Iwata - Of course, the game would be in the package.

Hatano - But this customer didn’t have the hardware.

Iwata - Ahhhh…

Hatano - So it was, “how do I play this?”

Iwata - This customer wasn’t aware that they needed to buy the hardware.

Hatano - Precisely. But we feel that those types of customers are also important.

Iwata - “Expanding the Game Population” brought about new kinds of customers that we never could have even dreamed of.

Takeuchi - There’s actually an even more extreme example.

Iwata - Takeuchi-san, during the Concierge period you collected a massive amount of data, didn’t you?

Takeuchi - Yes, every week we had about 300 comments come in, and reading those, there were some really big surprises. For instance, customers who would buy DS software and then ask “how do you put this in the DS?”

Iwata - What?

Takeuchi - The package is huge, right? It seems that they had trouble because that whole package couldn’t possibly fit in the DS.

Iwata - WHAT?!

Takeuchi - Apparently a parent in their 50’s and their child in their 20’s had this experience. At that point, over 23 million DSes had been sold, so all kinds of people had one, but even then…

Iwata - So it’s actually incredibly arrogant of us to think that, just because the DS has become so prevalent that it would be common knowledge to know how to use one.

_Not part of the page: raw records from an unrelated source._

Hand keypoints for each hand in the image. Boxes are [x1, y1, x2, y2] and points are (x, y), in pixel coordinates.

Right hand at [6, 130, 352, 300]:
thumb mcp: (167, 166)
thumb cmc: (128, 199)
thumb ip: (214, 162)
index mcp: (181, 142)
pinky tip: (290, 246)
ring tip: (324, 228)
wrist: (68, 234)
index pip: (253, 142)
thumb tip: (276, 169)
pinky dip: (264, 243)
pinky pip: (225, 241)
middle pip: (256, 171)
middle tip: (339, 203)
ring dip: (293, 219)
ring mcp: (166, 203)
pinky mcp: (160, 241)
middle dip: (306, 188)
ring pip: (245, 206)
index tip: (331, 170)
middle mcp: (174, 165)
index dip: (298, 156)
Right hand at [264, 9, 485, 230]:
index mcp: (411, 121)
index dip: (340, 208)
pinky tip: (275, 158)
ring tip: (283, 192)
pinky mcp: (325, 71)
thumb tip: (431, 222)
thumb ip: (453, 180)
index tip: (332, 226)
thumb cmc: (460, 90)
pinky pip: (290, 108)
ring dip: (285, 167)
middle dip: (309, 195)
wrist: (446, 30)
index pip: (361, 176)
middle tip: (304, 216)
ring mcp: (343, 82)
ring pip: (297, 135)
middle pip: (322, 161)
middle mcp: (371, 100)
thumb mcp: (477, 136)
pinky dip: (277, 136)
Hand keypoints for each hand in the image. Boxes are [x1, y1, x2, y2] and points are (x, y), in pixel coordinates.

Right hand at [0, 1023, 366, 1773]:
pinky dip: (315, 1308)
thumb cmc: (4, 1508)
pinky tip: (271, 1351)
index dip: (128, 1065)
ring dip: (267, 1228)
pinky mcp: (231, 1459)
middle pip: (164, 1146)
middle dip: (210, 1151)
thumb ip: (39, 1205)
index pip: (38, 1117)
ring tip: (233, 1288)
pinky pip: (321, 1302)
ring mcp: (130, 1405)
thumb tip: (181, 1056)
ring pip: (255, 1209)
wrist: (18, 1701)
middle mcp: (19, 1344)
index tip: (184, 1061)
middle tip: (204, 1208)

Takeuchi - I’d say so. So after tallying up all of the concierge information we learned that the actual percentage of customers who actually knew the names of the product and actually had an idea of what the game content was, was only about 10 percent, and almost half of customers knew nothing at all.

Iwata - We were only able to deploy concierges to about 30 stores across the country, so in actuality there must be a lot of customers at all of the massive number of other stores that were never able to find the product they wanted.

Takeuchi - Indeed, so I felt that this was more dire than we realized.

Hatano - In order to deal with the fact that those kinds of customers have increased it would obviously be necessary to acquire the cooperation of the retailers. And I felt strongly that it would be imperative that we properly follow up.

Takeuchi - At that point I felt that it was important to rethink things from the ground up, so I decided we should create pamphlets: “To First-Time DS Users.” and “To First-Time Wii Users.”

Iwata - Those wide pamphlets placed at retailers.

Takeuchi - When you open the “To First-Time Wii Users” pamphlet, on the first page it starts with “What is Wii?” and on the next page, on the right, it says “A game player that you connect to the TV and insert games for playing.” For us that’s just common sense, but we realized through the concierge data that such pamphlets were needed at retailers.

Iwata - People who are in the game industry can take for granted that the things they consider common sense may not be. So it seems having assumed that there must be some customers who are having problems, once you went to retailers and researched yourselves you found that the root of the problem was even deeper than you feared, and were made aware that certain things had to be properly relayed and taught to people.

Takeuchi - Yes, we were made aware of that.